The next hour or so is kind of a blur. I held my
beautiful new baby for a few minutes and just stared at her face. Then the nurses took her to clean her up and do all the new baby stuff with her. They stayed right there in the room and Joe stayed at her side. He shielded her eyes from the bright lights and just watched her in awe. For the next hour I stayed in the position I had been in while pushing. The doctor took that long to stitch me up. I ate a huge tray of food and one of the nurses made me a milk shake to drink. She was so sweet! I also remember them putting a hot blanket across my chest. It felt sooo good. I remember calling my Dad to him he was a Grandpa. I also watched as Joe got to hold his new little girl for the first time.
I slept with Aimee in the bed with me. I propped her up in her boppy right next to me with the railing keeping her extra safe. As soon as we got to our room Joe pretty much passed out for the night.

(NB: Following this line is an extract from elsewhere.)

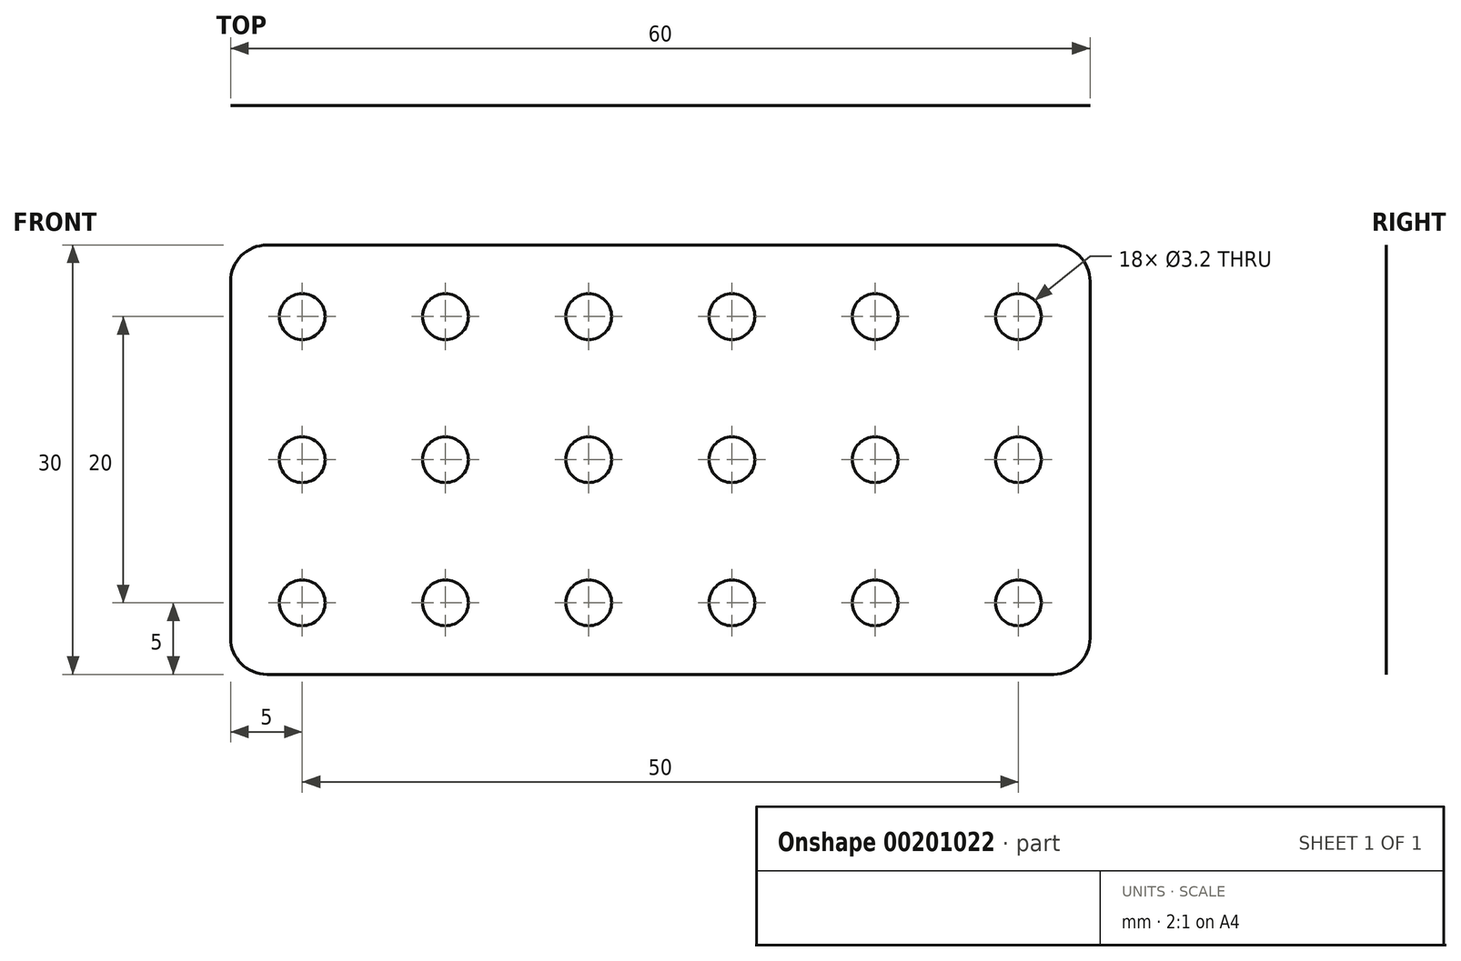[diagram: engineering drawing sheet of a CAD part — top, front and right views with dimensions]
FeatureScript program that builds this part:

I was way to wound up to sleep though. So Mom and I sat up visiting for a few hours. I don't think we tried to sleep until around 3am. Every time I would fall asleep a nurse would come in to check on us or take blood or vitals. The whole night I lay there listening to Mom and Joe snoring away while I stared at my beautiful baby girl. I was just awe struck by her beauty. The rest of the hospital stay pretty much consisted of me nursing Aimee and trying unsuccessfully to get some sleep. Mom helped me with Aimee and she never had to go to the nursery. I think Joe was asleep pretty much the whole 2 days we were there.
I was in so much pain from all the tearing that it hurt to even move. Every time I had to sit up to nurse or get out of bed to pee was agonizing and took at least 10 minutes. On the plus side though. We had such a pretty scene outside our windows. It had snowed at least 3 feet while I was in labor and the hospital sat at the top of a hill overlooking the town. We watched deer running in the woods out the window and I walked the halls looking at the view.
After our 2 day stay it was time to go home. We packed everything up. Including the 2 diaper bags, formula samples, and gift baskets the hospital gave us. We bundled Aimee up in her carseat and headed home. It was such a relief to be in my own house again. I instantly felt so much better. Mom and Joe took Aimee and made me take a nap. It was the first real sleep I had gotten in weeks. In the days ahead we got used to life with a newborn. I breastfed so there wasn't much anyone could do to help me feed Aimee or get more sleep. My Mom helped out a lot though around the house and taking care of Aimee where she could.
That's about all I really remember about the whole process. Aimee was such a good baby from the beginning and life just kind of settled by itself. And now looking back, almost 2 years later, I can't figure out where the time went.